Perhaps counter-intuitively, analysts attribute some flight from Rust Belt cities to an improving economy, which brings with it rising home values. That allowed homeowners who had been frozen in place because their houses were “underwater” – worth less than their mortgage – to sell, and move to warmer climes. In Michigan, nearly 40 percent of mortgages in 2010 were underwater, compared with about 20 percent today.

That wasn't an issue for former Kentwood resident Charlie Scarborough. Scarborough and his wife, Crissy, pulled up stakes in Michigan for one simple reason: He found a better job with better pay in Wisconsin.

“We really liked it in West Michigan,” said Scarborough, 55, who lived in Michigan 21 years before moving in 2015 to a small Wisconsin community south of Green Bay.

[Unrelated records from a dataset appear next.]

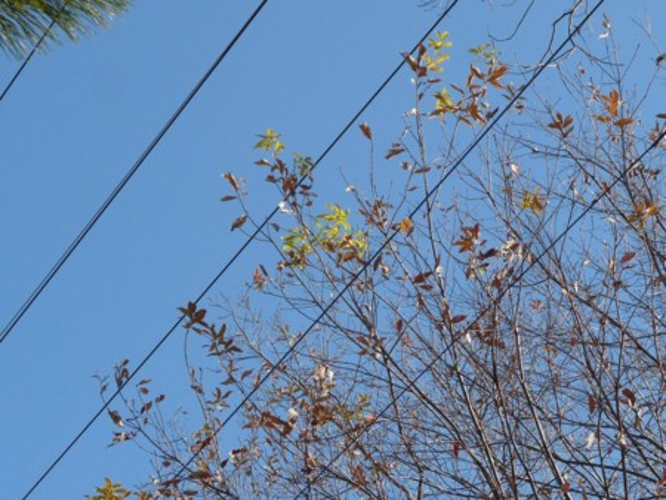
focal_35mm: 143
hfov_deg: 13.8
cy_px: 250
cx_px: 333
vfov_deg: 10.4
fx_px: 2753
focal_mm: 18
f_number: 5.6
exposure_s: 1/400
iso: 100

He is now a regional business director for Mercury Marine, a manufacturer of marine engines, a step up in pay and responsibility from his former job as supply chain manager for Atwood Marine near Grand Rapids.

Scarborough recalled that his former Michigan employer shrunk to half its size during the Great Recession, years he described as a “pretty scary time.”

And though Atwood has since rebounded, and his position was secure, Scarborough said the opportunity in Wisconsin was too enticing to ignore.

“It was a hard decision to leave. But this was too big and too good a career move to pass up.”

Parker Murasky, 23, is a 2014 graduate of Michigan State University. With a degree in construction management, the Rochester native said goodbye to Michigan that year to take a job with an engineering firm in Vail, Colo.

A few months later, he landed a job as a construction safety engineer with a firm in San Diego. With an apartment about a mile from the Pacific Ocean, he's taken up sailing and surfing. He laughs at the locals who bundle up when the temperature is in the 60s, as if that qualifies as cold weather.

Murasky said he might consider moving back to Michigan some day. But for now, life feels alright in California.

“Michigan is a good place to raise a family so maybe I would move back for that,” he said. “But for the time being, I really enjoy being some place different.”